“Rahim’s magnificent work is wasted on a film that is an incongruent, surface-level concept that should never have made it out of that stage.”

Julia Ducournau is definitely not out of ideas. But watching her third effort Alpha, the follow-up to her Palme d’Or winning metallic madness Titane, it is becoming increasingly clear that she has problems developing those ideas from the conceptual phase into a cohesive narrative. While still adept at creating powerful, gripping imagery, none of that is in service of a good, or even comprehensible story. Alpha, a clear allegory for the 1980s AIDS crisis, is little more than a family drama that, stripped from a mysterious, transmissible disease and all the paranoia that comes with it (as we experienced in the not so distant past), would be an unremarkable social realist film that Cannes has plenty of. Lacking any poignancy about this health crisis that it so desperately tries to push to the forefront, Alpha devolves into a disjointed, incongruent mess in which very little is left standing except for a single performance.
Alpha (Mélissa Boros) finds herself at a party that should have an age limit clearly above her 13 years, getting a tattoo with a needle that may or may not have been used before. This is irresponsible in the best of times, but those are not the times Alpha lives in. There is a disease that has the population in its grip, transmissible by blood (and possibly air, but like so many things in Alpha this remains unclear), which over time turns those infected into marble, and obviously very dead, statues. Once her unnamed mother (Golshifteh Farahani), a doctor in a hospital where most of the staff has bailed, finds out what her daughter has been up to, she is understandably very worried that her daughter might turn into stone as well. She has Alpha tested, but while awaiting the test results Alpha is bullied at school (a first sign that logic is not what we should expect; why would schools go on as if nothing’s happening when the health sector seems to be all but collapsed?), except for Adrien, a boy her age for whom she is basically a side piece.

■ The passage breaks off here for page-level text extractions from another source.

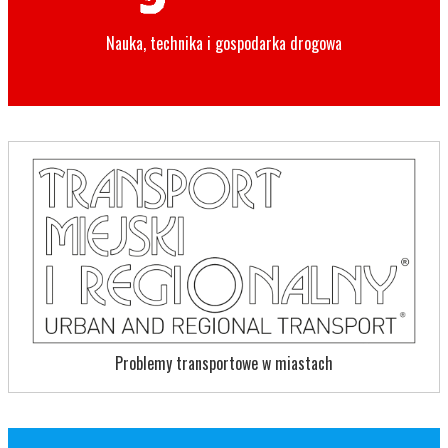
Nauka, technika i gospodarka drogowa
Problemy transportowe w miastach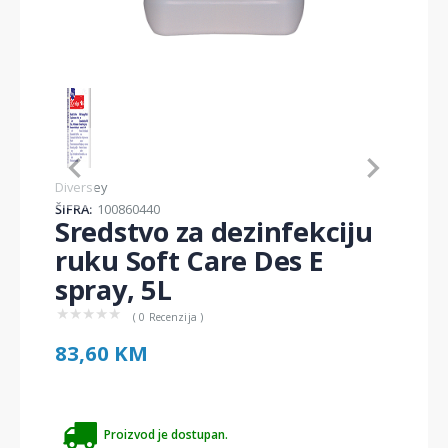
Item
1
of
1
Item
Diversey
1
ŠIFRA:
100860440
of
Sredstvo za dezinfekciju
1
ruku Soft Care Des E
spray, 5L
★
★
★
★
★
( 0 Recenzija )
83,60 KM
Proizvod je dostupan.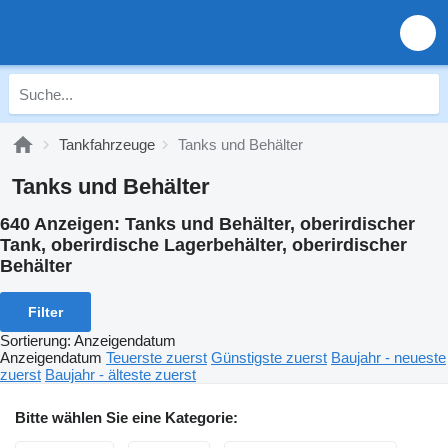
Tankfahrzeuge
Tanks und Behälter
Tanks und Behälter
640 Anzeigen:
Tanks und Behälter, oberirdischer
Tank, oberirdische Lagerbehälter, oberirdischer
Behälter
Filter
Sortierung
:
Anzeigendatum
Anzeigendatum
Teuerste zuerst
Günstigste zuerst
Baujahr - neueste
zuerst
Baujahr - älteste zuerst
Bitte wählen Sie eine Kategorie: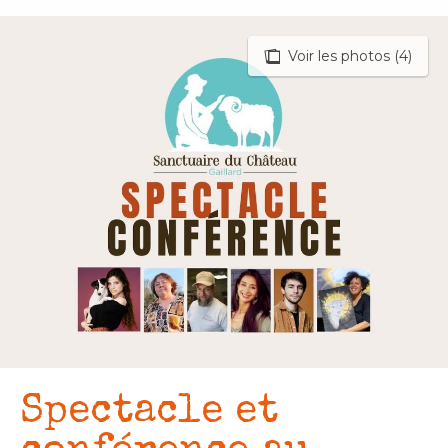
Aller
au
Voir les photos (4)
contenu
principal
Spectacle et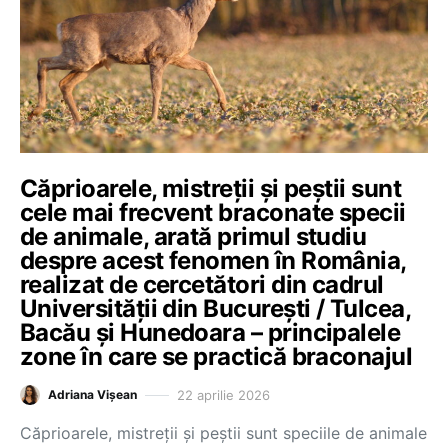
Căprioarele, mistreții și peștii sunt
cele mai frecvent braconate specii
de animale, arată primul studiu
despre acest fenomen în România,
realizat de cercetători din cadrul
Universității din București / Tulcea,
Bacău și Hunedoara – principalele
zone în care se practică braconajul
22 aprilie 2026
Adriana Vișean
Căprioarele, mistreții și peștii sunt speciile de animale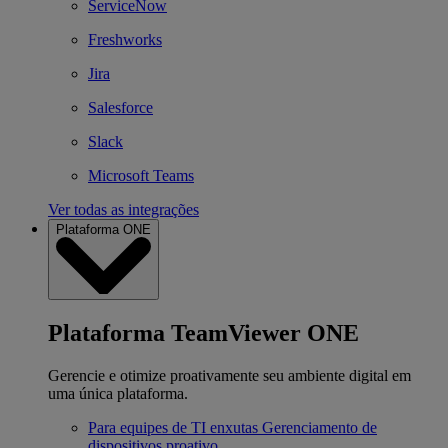
ServiceNow
Freshworks
Jira
Salesforce
Slack
Microsoft Teams
Ver todas as integrações
Plataforma ONE
Plataforma TeamViewer ONE
Gerencie e otimize proativamente seu ambiente digital em
uma única plataforma.
Para equipes de TI enxutas
Gerenciamento de
dispositivos proativo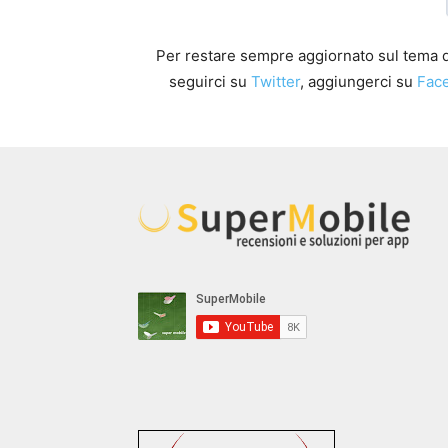
Per restare sempre aggiornato sul tema di
seguirci su
Twitter
, aggiungerci su
Fac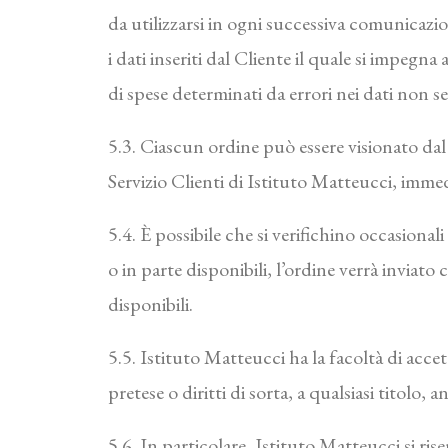
da utilizzarsi in ogni successiva comunicazio
i dati inseriti dal Cliente il quale si impeg
di spese determinati da errori nei dati non 
5.3. Ciascun ordine può essere visionato dal 
Servizio Clienti di Istituto Matteucci, imme
5.4. È possibile che si verifichino occasionali
o in parte disponibili, l’ordine verrà inviat
disponibili.
5.5. Istituto Matteucci ha la facoltà di acce
pretese o diritti di sorta, a qualsiasi titolo,
5.6. In particolare, Istituto Matteucci si ris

To make things worse, her mother’s brother Amin (Tahar Rahim, severely emaciated for the role) shows up. A junkie who, as later revealed, has been suffering from the disease for quite some time, Amin builds up a bond with his young niece as his health severely deteriorates without a fix to let him sink into a haze. He is not the most responsible uncle though, at one point taking her on a nighttime bender past seedy underground clubs and even seedier brothels.
It is at this point that Alpha really loses the plot. As the film skips back and forth between two time periods eight years apart, the separation of the two made possible for the viewer by Farahani’s coiffe changing from a perm to straight and back, in the final stretch it starts to blend the two so that hair alone isn’t enough to figure out what point in time we are looking at. Is this a bout of magical realism? A hackneyed attempt at symbolism? Or simply Ducournau throwing her hands up and just going for broke. Smart money says it’s the latter, as none of what came before suggests the director really knew where she was going with this story. That leads to plot strands left dangling (Alpha’s teacher, whose boyfriend is halfway to turning into Michelangelo’s David, so to speak, is a prime example of this), panic attacks for the protagonist that have little effect on the girl’s arc, and a brother-sister relationship made so important that the young girl at the heart of the story is left with a limp attempt at sex with the not-quite boyfriend just to give her something to do. This Alpha clearly has no Omega.
The film clearly is intended to take us back 40-odd years, when the world was held in the grip of AIDS and the fear and paranoia surrounding it. The gay teacher with an infected boyfriend, the drug addicts being victims of this debilitating disease: the parallels are clear. Ducournau doesn’t really have anything deeper to say about it though, using the disease as a plot device, and using it irregularly. The pandemic seems to have been raging for eight years, yet there is no apparent cure. If we learned anything from COVID, it is that a vaccine doesn’t take that long if the world really pulls together. Charlie Polinger’s The Plague, an adolescent-aimed drama that also had young kids feeling paranoid about a friend possibly transmitting a disease to them, said more about bullying and human behavior when fearful than Alpha ever does. Even a film like Diego Céspedes’ The Mysterious Gaze of the Flamingo, a quasi Western explicitly about the AIDS crisis and how it affects the inhabitants of a remote Chilean mining town, has more humanity in it than Ducournau’s latest effort. The French director comes up empty trying to make any comment about the human condition in the face of such a crisis, apart from platitudes – far more interested as she is in the dynamic between Farahani and her drug-addled brother. Removed from all the hoopla Alpha would have been a much stronger, but also smaller film, yet Ducournau seems to have started with the concept of a disease turning people into statues, but didn’t know how to elicit drama from that, therefore injecting the film with the more easily recognizable and accessible human drama involving Farahani and Rahim. The former is given the short end of the stick, also having to keep the incomprehensible story around the disease afloat, while Rahim gets far more opportunity to shine. His performance, perhaps the film’s only saving grace, is a very technical exercise, but even through all the tics and shakes the actor manages to create a true warmth and humanity in his character. Rahim’s magnificent work though is wasted on a film that is an incongruent, surface-level concept that should never have made it out of that stage.